Braak. Braak bekommt ein Umspannwerk. 35-Meter-Mast wurde aufgestellt. SH Netz rechnet mit Verdoppelung des Energiebedarfs bis 2035.

Acht Monteure sind am Montagmorgen unweit der Landesstraße 92 in Braak in luftiger Höhe zu sehen. Sie schrauben Stahlmodule zusammen. Ein Kran setzt bereits das vierte Element oben drauf. Es ist Millimeterarbeit, und doch geht es im Eiltempo voran. In wenigen Stunden wird der 35-Meter-Kreuzgittermast mit einem Gewicht von 75 Tonnen errichtet sein.

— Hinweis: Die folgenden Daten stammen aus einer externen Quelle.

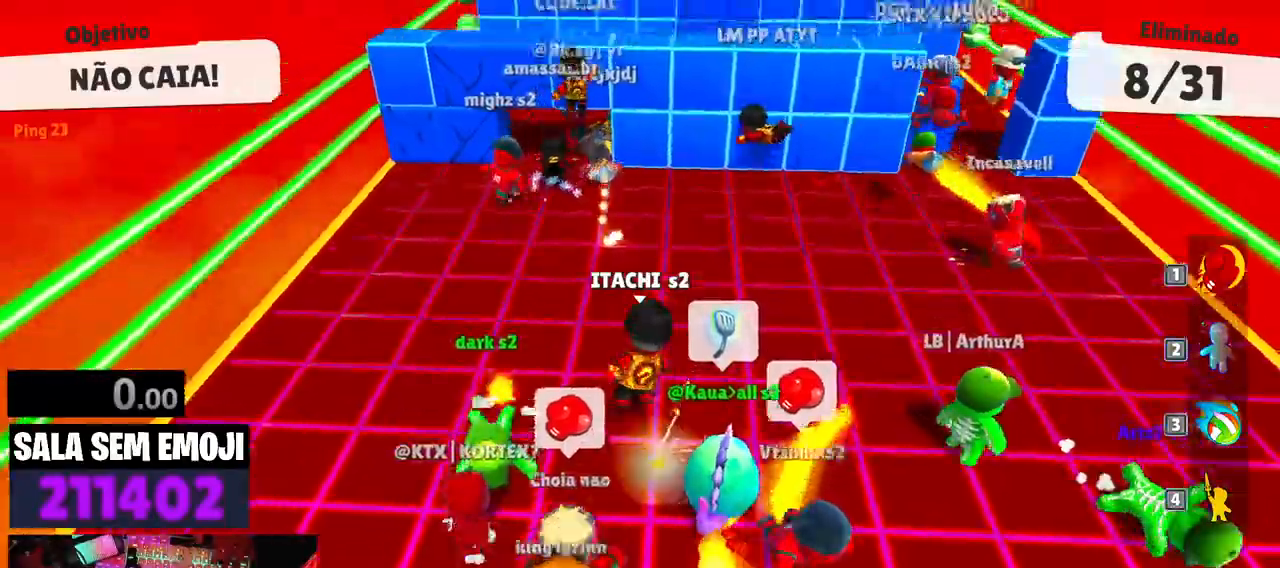
{"keys": ["a"], "events": [[33, "space", "down"], [117, "space", "up"], [217, "a", "down"], [450, "w", "up"]]}
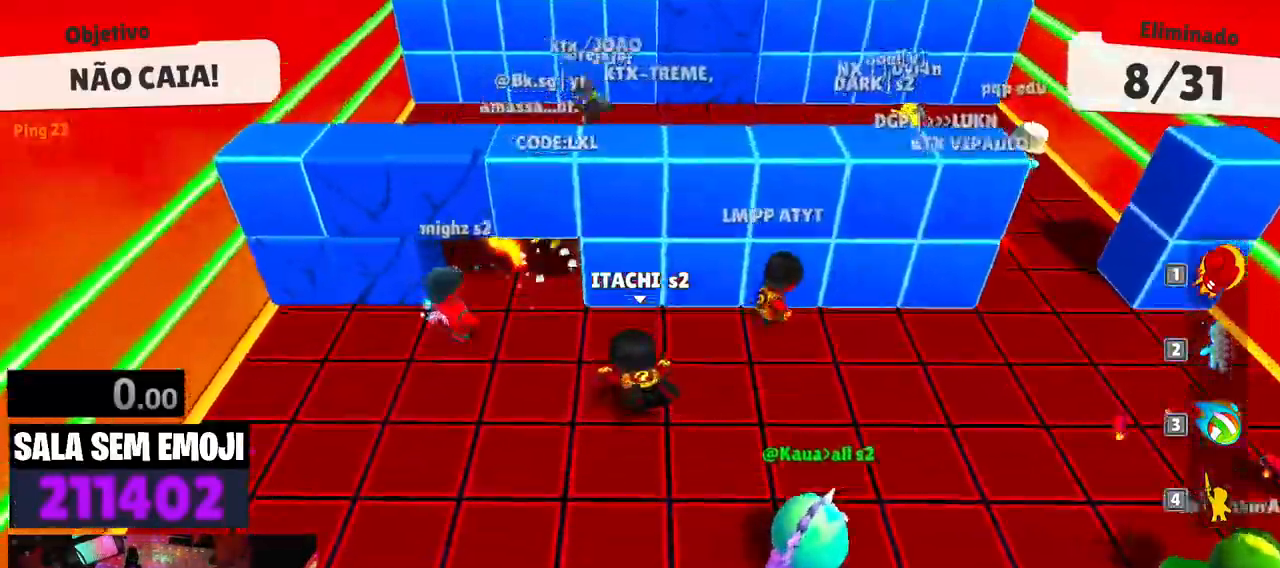
{"keys": ["a"], "events": []}
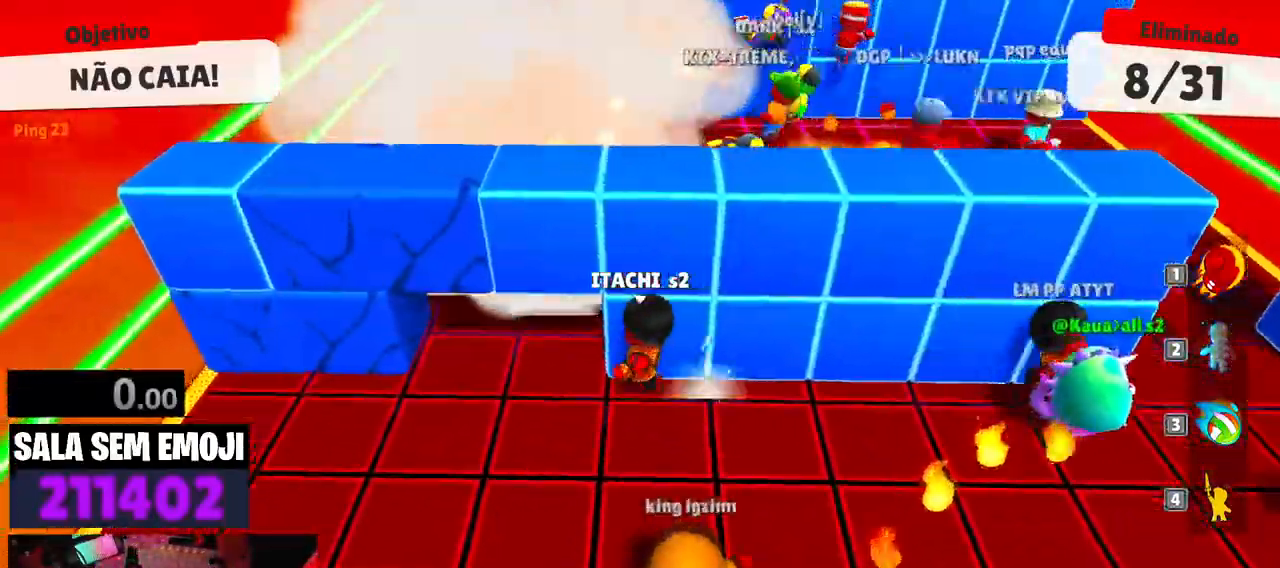
{"keys": ["d", "w"], "events": [[150, "w", "down"], [250, "a", "up"], [283, "d", "down"]]}
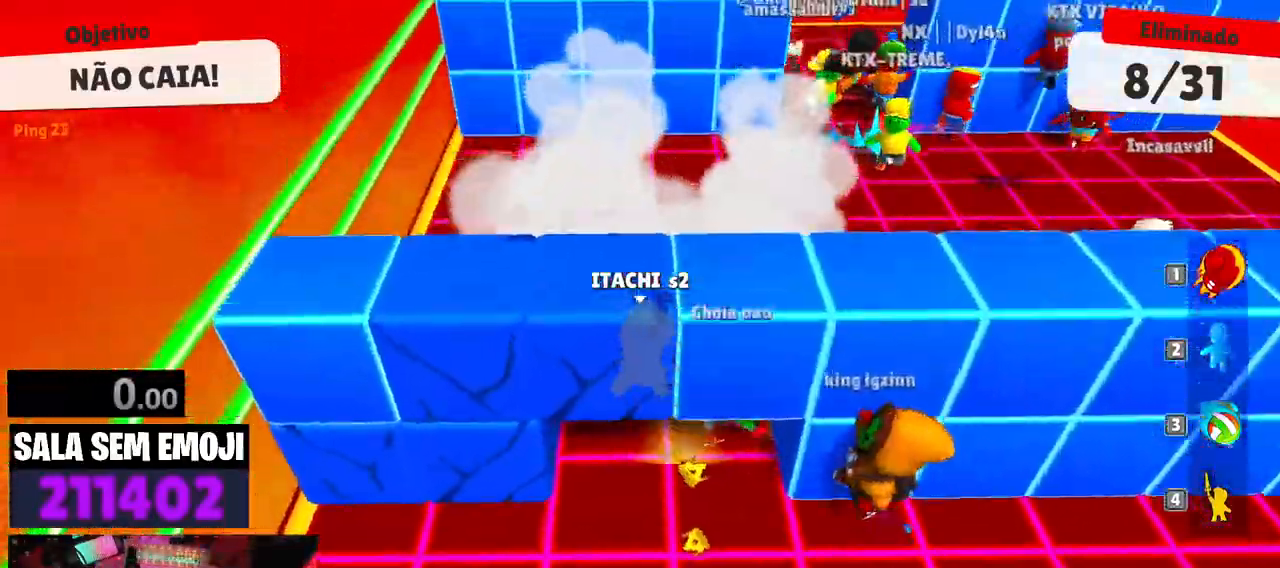
{"keys": ["d", "space", "w"], "events": [[33, "space", "down"], [117, "space", "up"], [400, "space", "down"]]}
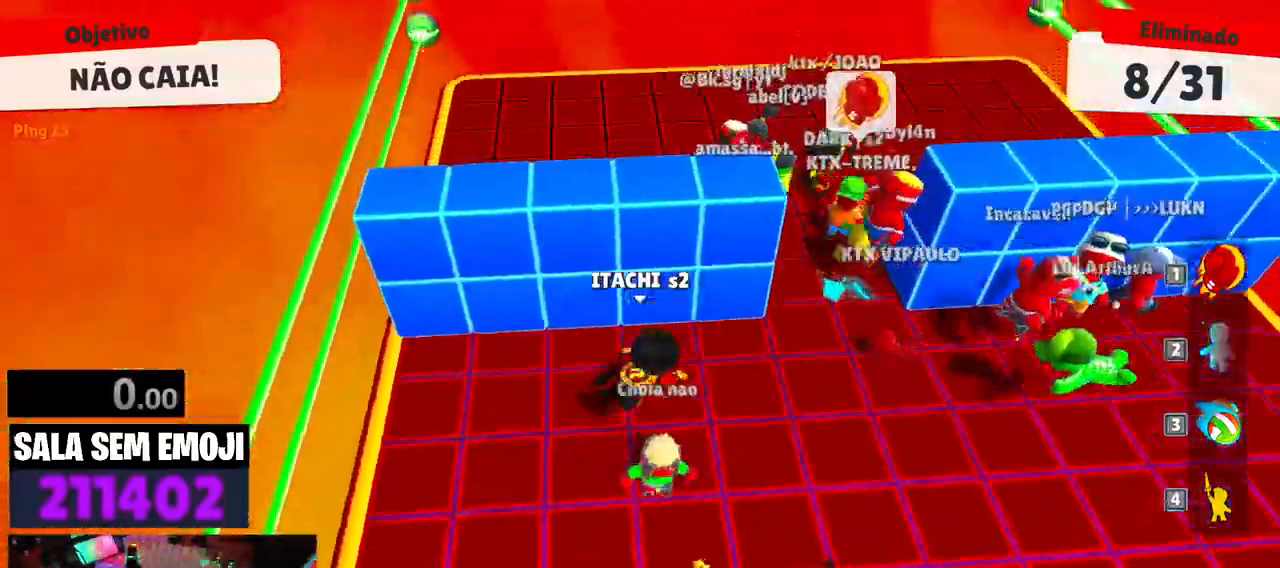
{"keys": ["d", "w"], "events": [[33, "space", "up"], [33, "w", "up"], [467, "w", "down"]]}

Über den Koloss wird das Umspannwerk, das sich gerade im Bau befindet, an die 110.000-Volt-Hochspannungsleitung angebunden. Das Umspannwerk in Stapelfeld wird auch erneuert. Für all das investiert der Betreiber, die Schleswig-Holstein Netz AG (SH Netz), mehr als 8,7 Millionen Euro.

„Wir rechnen mit einer Verdoppelung des Energiebedarfs bis 2035“, sagt Unternehmenssprecher Ove Struck und nennt in diesem Zusammenhang zum Beispiel die erhöhte Nachfrage nach Elektroautos und darüber hinaus den Neubau der Müllverbrennungsanlage in Stapelfeld. Im Braaker Umspannwerk, das in spätestens eineinhalb Jahren betriebsbereit sein soll, wird der Strom mithilfe von zwei Transformatoren auf 30.000 Volt heruntergeregelt, nach Stapelfeld geleitet, dort auf 11.000 Volt entschärft und in die Region verteilt. Zwischen den beiden Kommunen wird eine Kabeltrasse verlegt. Sie verläuft unter Feldern. Das Unternehmen benötigte deshalb die Zustimmung von Landwirten. Die Planungen hatten 2019 begonnen. Natürlich gibt es auch Umweltauflagen. „Wegen der Haselnussmaus konnten wir Rodungen erst ab Mai durchführen“, sagt Marius Bruhn, Projektleiter für den Kreuzmast.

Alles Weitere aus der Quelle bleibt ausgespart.